As the industry grew the Security mavens grew fiercer. They invented a little devil of a device that was crucial to my online survival. My bank sent me one. My stock broker sent me one. My credit card provider sent me one. My cow sent me one. I carried so many of them at one point, my pockets met with a premature expiry.
Soon my bank insisted I boke an internet/phone banking PIN followed by million-digit bank account number followed by billion-digit some-other number followed by the SecureID/Token number; every time I interacted with them. For online dealings, I would have to have some knotty number and another password ready. The website would amuse itself by asking me random word/digits from these passwords. If I failed at any stage I was a nincompoop unworthy of banking online. The fine print in one of the customer agreements probably had some mention of a minimum IQ to prove I had the ability to regurgitate quickly.
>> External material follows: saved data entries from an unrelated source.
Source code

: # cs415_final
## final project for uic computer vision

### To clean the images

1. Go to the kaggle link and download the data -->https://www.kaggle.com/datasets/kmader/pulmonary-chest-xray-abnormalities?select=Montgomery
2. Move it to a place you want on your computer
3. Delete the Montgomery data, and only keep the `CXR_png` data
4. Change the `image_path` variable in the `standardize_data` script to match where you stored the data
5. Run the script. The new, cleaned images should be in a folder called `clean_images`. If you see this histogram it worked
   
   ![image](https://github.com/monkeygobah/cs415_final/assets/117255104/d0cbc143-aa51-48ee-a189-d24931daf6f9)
Then my stock broker gently reminded me that my maze of passwords would only be valid for a short period. On expiry, I would have to concoct another maze to replace the older nightmares. The new inventory could not include the last thousand passwords entered into earlier mazes. Furthermore, I would have to include numbers and pesky lower/upper-case alphanumeric, hexadecimal mumbo jumbo that had been designed to turn my account into Fort Knox. If I lost the plot, the replacement password would be dispatched immediately, to reach me in 10 days. I had another option. I could call my broker and execute trades. I flunked the Password Regurgitation Test. I had a third option. Leave my positions to the mercy of the Gods and pray.
“We take your security very seriously, Sir.” said St. Security. I was too weak to react.
In one unfortunate instance I exhausted my allowed attempts at remembering the right password and my card was promptly blocked. I called customer care and was hung out to dry by one of their Security-junkies who seemed unhappy at my answers to his questions. The Inquisition ended badly as my horrendously pummelled brain blurted out my birth date incorrectly.
My email provider joined the party. I forgot my password and was promptly directed to a verification page that asked me to key in some alphanumeric gibberish before the gates to Heaven opened to welcome me. The alphanumeric (which was visible) was so contorted that I couldn’t recognize 10 of the 6 letters that appeared there. So I requested an alternative and was greeted with a longer string of alphanumeric amoeba. I waded through the slush, and was greeted with a Security Question. Unfortunately, I couldn’t remember the answer. Loath to surrender, I keyed in some likely answers and…Aladdin had exhausted his wishes and Genie had deserted him. I was locked out. “Your security is paramount” or some such judgment had incriminated me. Before throwing in the towel, I searched for a way to solve the Security Question problem and my email Einstein gently directed me to log in to my account first and then do as I pleased. I abandoned the email account for good. Yahoo!
So I’m back to the old times. I write down every single password and the alphanumeric gymnastics that are vital to my existence, so I’m never caught off guard. Someone with access to my book would think they’ve stumbled on a goldmine. Only, the plastic rectangles that I use to transact online would add little more than experience to the hacker. Doubloons? Those are safely stashed away at an offline location (protected by a password). Or better still, I make liberal use of what possibly is the single best online invention through history – Cash on Delivery.
What has all this Security business achieved at the end of the day apart from complicating lives needlessly?
Uh, what was that password to the answer?